• _The data_
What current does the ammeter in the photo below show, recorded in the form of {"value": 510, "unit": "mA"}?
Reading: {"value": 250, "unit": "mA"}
---
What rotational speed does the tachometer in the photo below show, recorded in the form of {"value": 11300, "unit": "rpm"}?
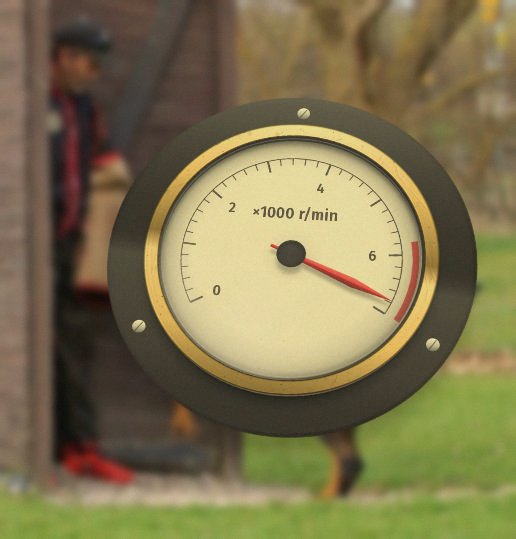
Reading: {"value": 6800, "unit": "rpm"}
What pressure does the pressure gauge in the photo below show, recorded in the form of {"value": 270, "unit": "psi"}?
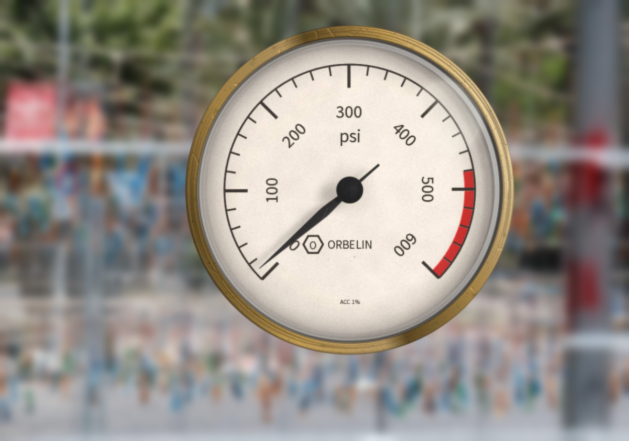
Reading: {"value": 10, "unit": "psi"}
---
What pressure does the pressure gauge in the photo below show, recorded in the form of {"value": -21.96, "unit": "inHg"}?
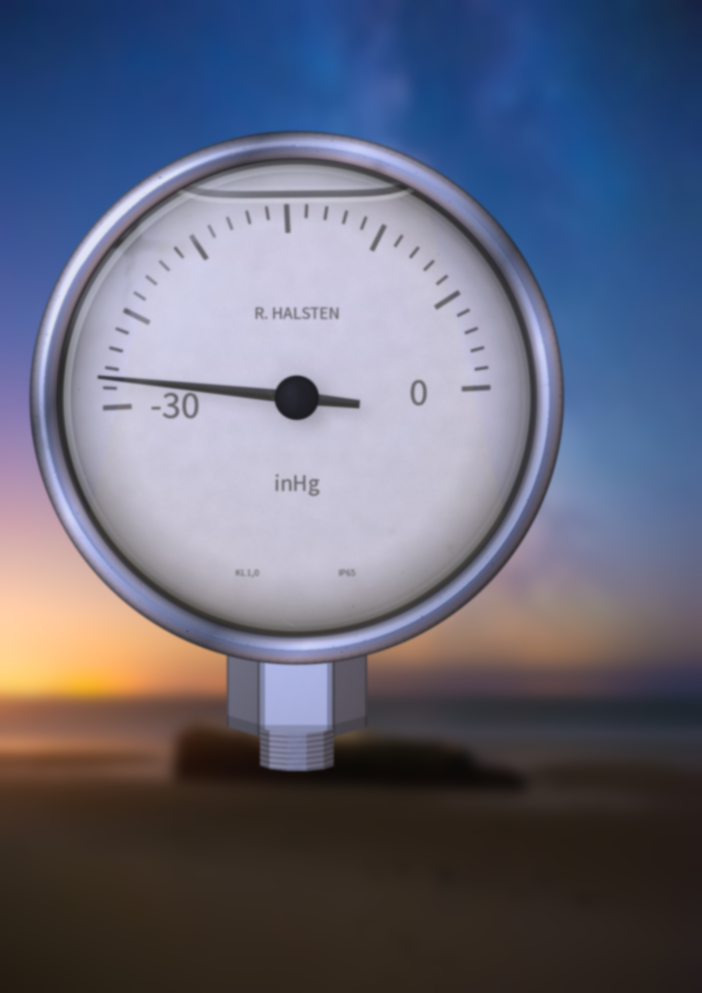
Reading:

• _To-do item_
Count the lines in the items above that contain the string "pressure", matching case exactly. Give only the number.

• _Exercise output_
2